Music of the Black Atlantic
“Basquiat was really interested in the African roots of certain African-American musical genres like Zydeco, Mississippi Delta Blues, and even jazz, born in New Orleans. He was looking at the African roots of those genres and the transmigration of certain cultural practices from Africa, through the Middle Passage and through the slave trade. This is a subject that you can see in his work – for example, the painting from the Pompidou Slave Auction. Here is a painting in which he’s depicting human beings being forcefully transplanted via boat to North America. On the bottom right, he writes the initials PRKR – which is the way that he wrote Charlie Parker – so in the space of this single painting, he’s connecting the history of jazz to the history of slavery. In another painting like Negro Period, he cites Bob King and the moon landing, but also African animals. He’s creating these radical juxtapositions that show that he was really interested in the way that certain African cultural practices were brought to the United States and persisted through music.
“He's somebody who read and really admired Robert Farris Thompson’s book, Flash of the Spirit. Robert had a crazy intellect, he spoke ten different dialects of African languages and Basquiat referred to him as his favourite living art historian. He actually commissioned Robert Farris Thompson to write the essay for his second solo show at Mary Boone. But why is that important? Because you can see that book talks about the culture of the Black Atlantic, meaning the culture that developed around the transmutation of African cultural practices once they hit America and the Caribbean.

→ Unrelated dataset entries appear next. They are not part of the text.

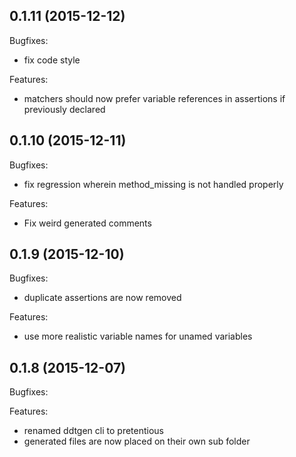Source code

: ## 0.1.11 (2015-12-12)

Bugfixes:

  - fix code style

Features:

  - matchers should now prefer variable references in assertions if previously declared

## 0.1.10 (2015-12-11)

Bugfixes:

  - fix regression wherein method_missing is not handled properly

Features:

  - Fix weird generated comments

## 0.1.9 (2015-12-10)

Bugfixes:

  - duplicate assertions are now removed

Features:

  - use more realistic variable names for unamed variables

## 0.1.8 (2015-12-07)

Bugfixes:

Features:

  - renamed ddtgen cli to pretentious
  - generated files are now placed on their own sub folder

“You can see Basquiat citing that book when he makes certain symbols like that figure in the Untitled 1987 painting. It’s a form of proto-writing, found in West Africa. That symbol, as explained in Thompson’s book, means ‘all this world belongs to me’. He’s copying symbols from that book in there and so he's clearly very interested in the culture and specifically the musical culture of the Black Atlantic.”
Seeing Loud: Basquiat and Music is on at the Montreal Museum of Fine Arts until 19 February 2023. The exhibition is organised by the Montreal Museum of Fine Arts and the Musée de la musique – Philharmonie de Paris.